Surat untuk Teman #3

Fatih yurur- Unsplash.com

 

Untuk Fauzhy,

Di Makassar

Perlahan-lahan saya mulai mengerti

bahwa saya mencintai Istanbul karena puing-puingnya,

karena huzun-nya, karena kemegahan yang pernah ada

dan kemudian hilang.” (hal. 529)

-Orhan Pamuk

Ada saat di mana pikiran dan perbuatan, doa dan tangisan, bahagia dan kesedihan, tertumpuk mengganggu seluruh isi kepala. Rapat-rapat yang memakan waktu, kekecewaan yang dibiarkan, dan upaya yang tak bertemu apresiasi. Dan kau pergi. Mungkin sengaja mengkondisikan dirimu untuk pergi. Atau barangkali kepergian ini sudah kau rencanakan dari awal. Tapi, aku sadar kepergian, juga kehilangan, semacam kutukan bagi manusia. Kita pada akhirnya akan bergerak memanjat tebing kita masing-masing. Dengan atau tanpa orang lain. Dan terjatuh ke dalam jurang yang kita tahu dari awal sangat dalam, atau berada di puncak sejuk sambil merenungi gigil malam.

Hei, apa kabar?

Aku mendengar kisahmu dari beberapa orang. Meski aku tak pernah bertanya tentang dirimu. Cerita-cerita itu memosisikanmu sebagai liyan. Yang tak seharusnya bertindak sejauh itu. Namun, sudah semestinya kita memilih langkah atas dasar pikiran merdeka sendiri. Atas dasar sejarah kita sendiri. Lalu menikmati segala konsekuensi dengan dada paling terbuka. Sudahlah, hidup ini brengsek dan kita dipaksa menikmatinya. Begitu ujar Puthut EA.

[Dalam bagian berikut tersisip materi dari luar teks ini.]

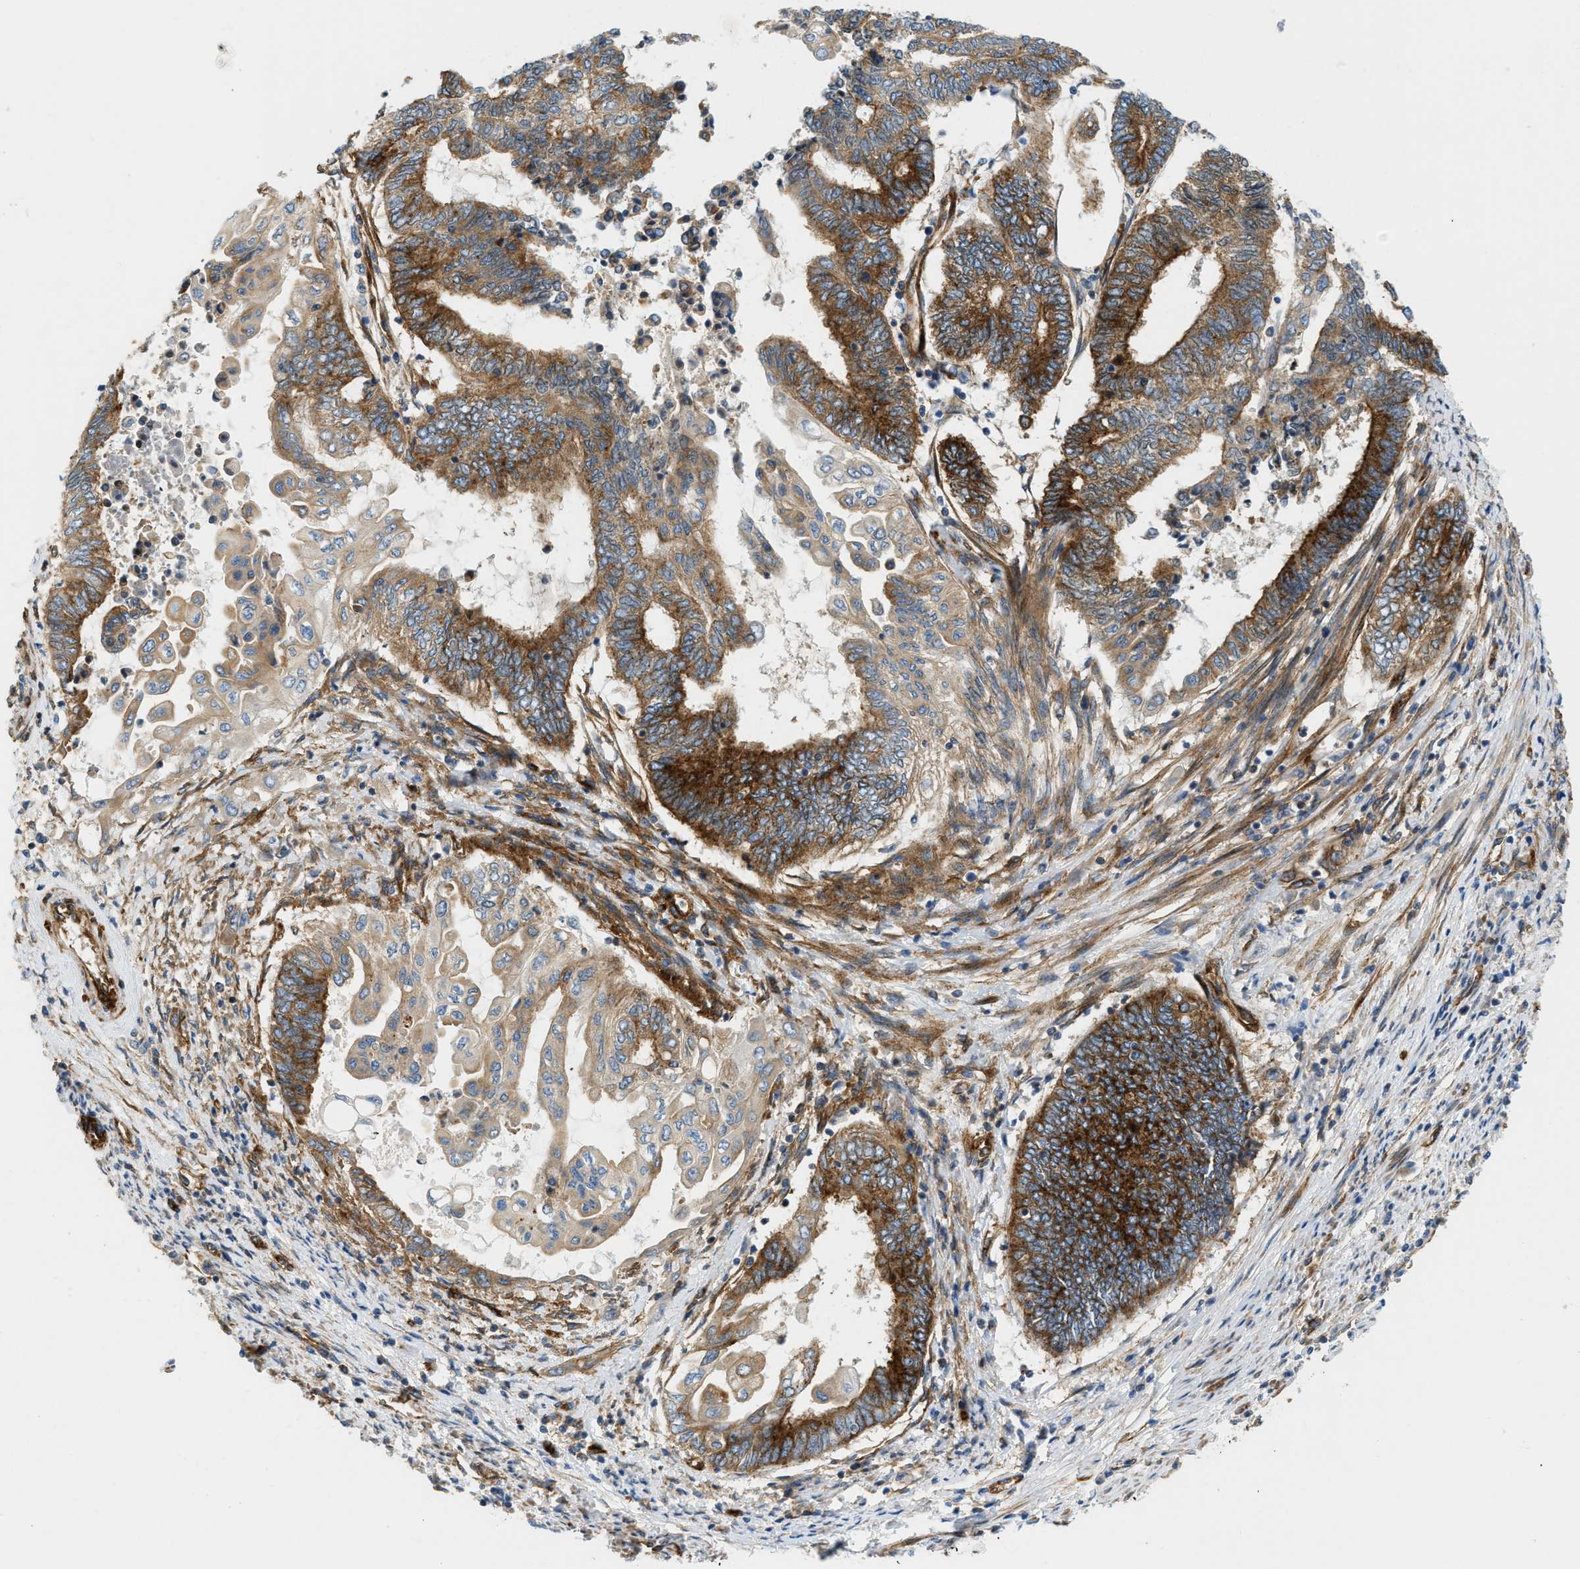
{"staining": {"intensity": "strong", "quantity": ">75%", "location": "cytoplasmic/membranous"}, "tissue": "endometrial cancer", "cell_type": "Tumor cells", "image_type": "cancer", "snomed": [{"axis": "morphology", "description": "Adenocarcinoma, NOS"}, {"axis": "topography", "description": "Uterus"}, {"axis": "topography", "description": "Endometrium"}], "caption": "About >75% of tumor cells in endometrial cancer (adenocarcinoma) exhibit strong cytoplasmic/membranous protein expression as visualized by brown immunohistochemical staining.", "gene": "HIP1", "patient": {"sex": "female", "age": 70}}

Oh iya, aku ingat ketika kau bertanya bagaimana mengembalikan kenikmatan membaca. Lalu aku menyarankanmu buku Orhan Pamuk, berjudul Istanbul. Buku itu penting untuk belajar merefleksikan hidup yang kian riweh. Ketika negara menuntut banyak hal tapi sangat sedikit untuk memberi. Saat semua orang yang kau kenal bicara banyak, namun pelit untuk mendengarkan. Aku ingin menceritakanmu bagaimana pengalamanku membaca Istanbul.

Aku membaca Istanbul saat hujan seperti lupa cara berhenti. Di luar, langit menggantung rendah, dan suara air dari talang bergema seperti musik yang terlambat diputar. Halaman demi halaman mengantar mataku pada sebuah kota yang tidak kukenal, tapi terasa seperti pernah kutinggali dalam mimpi yang tidak selesai. Orhan Pamuk menulis dengan suara yang datang dari dalam jendela tertutup. Suara yang pelan, tapi tak bisa diabaikan.

Setiap fragmen kisah dalam Istanbul menyalakan ruang yang lama gelap di dalam diri. Saat Pamuk menyebut lampu jalanan yang remang, dan meja makan yang dingin di musim dingin, aku tak lagi membaca dengan jarak. Ada sesuatu dalam ketenangannya yang mengajak diam, mengajak mengenang tanpa tergesa. Buku ini seperti musim: datang perlahan, tinggal cukup lama, lalu menyisakan udara yang berubah.

Aku mulai mengenali ritme kesepian dalam tulisan itu. Bukan sebagai gangguan, melainkan sebagai latar tempat yang membentuk seluruh suasana batin kota. Membaca Istanbul rasanya seperti membaca berulang-ulang sajak Chairil Anwar, Senja di Pelabuhan Kecil. Muram. Gelap. Melankolis. Tetapi di situlah situasi-situasi batas, yang oleh Karl Jaspers, akan membuat manusia terlempar pada kondisi eksistensialnya. Merenungkan segala bentuk pertanyaan tentang diri sendiri. Dan menurutku, selain sajak Chairil itu, buku Istanbul karangan Orhan Pamuk ini menjadi ruang di mana hal-hal yang tak diucapkan bisa tetap hidup, melalui benda-benda, lorong-lorong, bahkan debu yang melayang di udara kamar.

Aku ingin sekali mengajak semua orang membaca Istanbul. Bukan untuk membuatnya jatuh cinta pada sastra atau Pamuk, tetapi untuk mengajak orang kembali ke pada dirinya sendiri. Kembali kepada ruang paling sembunyi dari entitas masyarakat kita. Entah itu kebudayaan, komunitas, atau sesuatu yang entah apa namanya.

Mungkin kau harus segera membaca buku ini. Mungkin juga tidak. Sebab kata Dea Anugerah, hidup begitu indah dan hanya itu yang kita punya.

Sehat selalu. Berlimpah rezeki bersama keluargamu.